_Required action_
Write down nothing except how many lines in the entries contain "September".

_Dataset excerpts_
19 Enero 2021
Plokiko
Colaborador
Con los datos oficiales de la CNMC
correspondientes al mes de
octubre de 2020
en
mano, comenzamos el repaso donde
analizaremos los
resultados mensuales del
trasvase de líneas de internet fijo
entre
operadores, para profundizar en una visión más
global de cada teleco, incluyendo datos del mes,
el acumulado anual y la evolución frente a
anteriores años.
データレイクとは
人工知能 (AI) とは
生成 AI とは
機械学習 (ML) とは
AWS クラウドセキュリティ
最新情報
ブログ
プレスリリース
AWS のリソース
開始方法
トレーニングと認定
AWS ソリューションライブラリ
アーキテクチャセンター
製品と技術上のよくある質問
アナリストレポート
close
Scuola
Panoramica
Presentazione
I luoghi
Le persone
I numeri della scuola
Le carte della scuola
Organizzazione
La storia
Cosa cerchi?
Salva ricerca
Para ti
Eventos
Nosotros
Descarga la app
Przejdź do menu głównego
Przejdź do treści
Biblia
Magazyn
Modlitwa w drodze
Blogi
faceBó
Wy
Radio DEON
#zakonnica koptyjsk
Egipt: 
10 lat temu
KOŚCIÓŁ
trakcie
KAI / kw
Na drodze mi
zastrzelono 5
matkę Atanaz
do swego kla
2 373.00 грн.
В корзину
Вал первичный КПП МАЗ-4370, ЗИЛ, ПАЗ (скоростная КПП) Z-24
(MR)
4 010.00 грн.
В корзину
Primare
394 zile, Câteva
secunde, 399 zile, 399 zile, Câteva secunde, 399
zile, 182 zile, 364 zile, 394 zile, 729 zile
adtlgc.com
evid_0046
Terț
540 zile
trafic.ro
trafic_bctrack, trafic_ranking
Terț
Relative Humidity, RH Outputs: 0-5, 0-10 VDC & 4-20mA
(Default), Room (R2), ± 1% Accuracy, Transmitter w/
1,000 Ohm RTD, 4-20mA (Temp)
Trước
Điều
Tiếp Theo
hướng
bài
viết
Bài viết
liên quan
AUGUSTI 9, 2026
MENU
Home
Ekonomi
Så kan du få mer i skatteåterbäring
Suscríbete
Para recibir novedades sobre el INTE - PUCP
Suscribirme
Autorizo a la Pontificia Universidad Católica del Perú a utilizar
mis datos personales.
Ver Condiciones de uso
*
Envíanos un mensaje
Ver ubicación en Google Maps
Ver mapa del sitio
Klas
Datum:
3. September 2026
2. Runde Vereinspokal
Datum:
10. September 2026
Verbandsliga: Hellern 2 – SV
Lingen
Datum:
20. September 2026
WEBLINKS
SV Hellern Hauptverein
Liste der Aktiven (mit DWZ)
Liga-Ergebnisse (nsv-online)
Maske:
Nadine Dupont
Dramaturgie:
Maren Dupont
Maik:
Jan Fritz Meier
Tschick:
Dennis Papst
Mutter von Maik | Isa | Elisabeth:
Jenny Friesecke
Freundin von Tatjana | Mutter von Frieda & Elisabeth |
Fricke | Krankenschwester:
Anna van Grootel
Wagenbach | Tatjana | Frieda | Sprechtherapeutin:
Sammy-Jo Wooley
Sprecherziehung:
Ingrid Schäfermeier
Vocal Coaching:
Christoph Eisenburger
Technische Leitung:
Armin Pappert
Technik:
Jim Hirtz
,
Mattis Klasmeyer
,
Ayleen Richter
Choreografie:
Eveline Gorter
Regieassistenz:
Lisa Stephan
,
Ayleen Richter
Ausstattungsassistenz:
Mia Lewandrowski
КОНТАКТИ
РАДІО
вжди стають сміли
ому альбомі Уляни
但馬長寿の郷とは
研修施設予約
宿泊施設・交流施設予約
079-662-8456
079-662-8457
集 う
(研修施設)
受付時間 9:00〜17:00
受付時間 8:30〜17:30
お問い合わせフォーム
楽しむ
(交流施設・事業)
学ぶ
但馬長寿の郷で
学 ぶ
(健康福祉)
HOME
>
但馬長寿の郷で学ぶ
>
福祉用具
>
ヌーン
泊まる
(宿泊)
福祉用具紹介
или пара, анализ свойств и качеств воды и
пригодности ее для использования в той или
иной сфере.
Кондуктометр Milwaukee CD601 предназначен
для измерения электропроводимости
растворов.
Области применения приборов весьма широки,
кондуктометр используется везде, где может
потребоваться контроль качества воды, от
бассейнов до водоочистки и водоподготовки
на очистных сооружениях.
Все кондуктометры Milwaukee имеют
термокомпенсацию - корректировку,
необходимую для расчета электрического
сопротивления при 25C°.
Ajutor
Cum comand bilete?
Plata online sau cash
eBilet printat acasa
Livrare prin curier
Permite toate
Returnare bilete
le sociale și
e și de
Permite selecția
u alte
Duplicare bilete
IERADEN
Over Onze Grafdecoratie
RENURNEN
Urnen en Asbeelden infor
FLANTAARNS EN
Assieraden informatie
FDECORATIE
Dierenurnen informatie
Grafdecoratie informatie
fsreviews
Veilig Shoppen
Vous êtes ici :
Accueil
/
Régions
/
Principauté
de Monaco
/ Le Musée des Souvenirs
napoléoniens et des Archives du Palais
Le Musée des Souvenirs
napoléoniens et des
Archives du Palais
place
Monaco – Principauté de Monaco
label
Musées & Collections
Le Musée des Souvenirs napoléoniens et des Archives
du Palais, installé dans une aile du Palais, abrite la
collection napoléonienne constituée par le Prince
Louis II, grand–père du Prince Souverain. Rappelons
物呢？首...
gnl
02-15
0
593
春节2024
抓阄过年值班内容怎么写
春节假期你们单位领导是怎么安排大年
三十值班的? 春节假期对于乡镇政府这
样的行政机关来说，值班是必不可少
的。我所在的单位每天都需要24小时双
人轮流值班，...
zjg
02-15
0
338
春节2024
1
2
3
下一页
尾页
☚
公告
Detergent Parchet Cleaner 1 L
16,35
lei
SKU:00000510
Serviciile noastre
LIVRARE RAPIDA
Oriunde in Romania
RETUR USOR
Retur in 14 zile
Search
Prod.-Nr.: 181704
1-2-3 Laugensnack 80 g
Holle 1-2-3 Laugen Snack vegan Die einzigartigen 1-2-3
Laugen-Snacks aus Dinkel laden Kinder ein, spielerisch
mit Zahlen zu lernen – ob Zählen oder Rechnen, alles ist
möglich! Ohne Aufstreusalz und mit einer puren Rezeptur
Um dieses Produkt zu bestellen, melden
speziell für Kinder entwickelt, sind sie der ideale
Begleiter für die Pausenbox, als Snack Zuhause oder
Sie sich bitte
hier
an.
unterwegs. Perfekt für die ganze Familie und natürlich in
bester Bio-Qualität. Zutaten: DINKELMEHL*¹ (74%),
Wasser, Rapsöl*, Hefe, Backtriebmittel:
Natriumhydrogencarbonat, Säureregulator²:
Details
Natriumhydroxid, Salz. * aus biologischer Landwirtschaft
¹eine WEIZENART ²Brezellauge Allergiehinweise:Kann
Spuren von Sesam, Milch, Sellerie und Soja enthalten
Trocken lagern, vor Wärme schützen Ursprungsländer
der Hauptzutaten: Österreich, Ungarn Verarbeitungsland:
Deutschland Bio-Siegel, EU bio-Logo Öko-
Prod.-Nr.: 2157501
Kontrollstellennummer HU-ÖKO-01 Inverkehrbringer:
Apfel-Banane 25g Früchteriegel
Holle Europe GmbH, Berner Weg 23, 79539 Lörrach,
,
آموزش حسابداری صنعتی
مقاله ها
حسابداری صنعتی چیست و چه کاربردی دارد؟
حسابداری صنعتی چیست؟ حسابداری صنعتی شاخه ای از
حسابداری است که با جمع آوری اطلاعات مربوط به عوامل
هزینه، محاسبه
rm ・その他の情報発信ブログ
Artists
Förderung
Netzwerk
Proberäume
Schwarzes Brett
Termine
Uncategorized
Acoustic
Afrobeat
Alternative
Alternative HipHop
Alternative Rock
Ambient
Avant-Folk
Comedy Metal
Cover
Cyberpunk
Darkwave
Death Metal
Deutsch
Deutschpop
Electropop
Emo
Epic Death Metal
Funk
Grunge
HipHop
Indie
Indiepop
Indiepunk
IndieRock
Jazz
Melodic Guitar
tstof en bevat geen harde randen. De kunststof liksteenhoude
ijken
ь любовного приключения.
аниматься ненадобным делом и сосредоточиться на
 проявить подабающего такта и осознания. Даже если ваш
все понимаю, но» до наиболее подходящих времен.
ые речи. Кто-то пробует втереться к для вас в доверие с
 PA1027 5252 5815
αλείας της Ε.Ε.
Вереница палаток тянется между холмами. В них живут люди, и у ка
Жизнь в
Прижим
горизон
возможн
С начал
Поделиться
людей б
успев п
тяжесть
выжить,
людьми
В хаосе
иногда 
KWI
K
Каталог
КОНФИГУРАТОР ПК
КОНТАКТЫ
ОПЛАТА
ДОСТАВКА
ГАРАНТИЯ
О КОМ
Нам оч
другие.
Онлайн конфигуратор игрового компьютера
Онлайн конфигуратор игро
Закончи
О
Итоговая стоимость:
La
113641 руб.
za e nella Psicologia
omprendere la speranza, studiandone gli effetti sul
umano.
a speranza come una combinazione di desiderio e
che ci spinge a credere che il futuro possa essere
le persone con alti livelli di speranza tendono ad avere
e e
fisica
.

_Task response_
3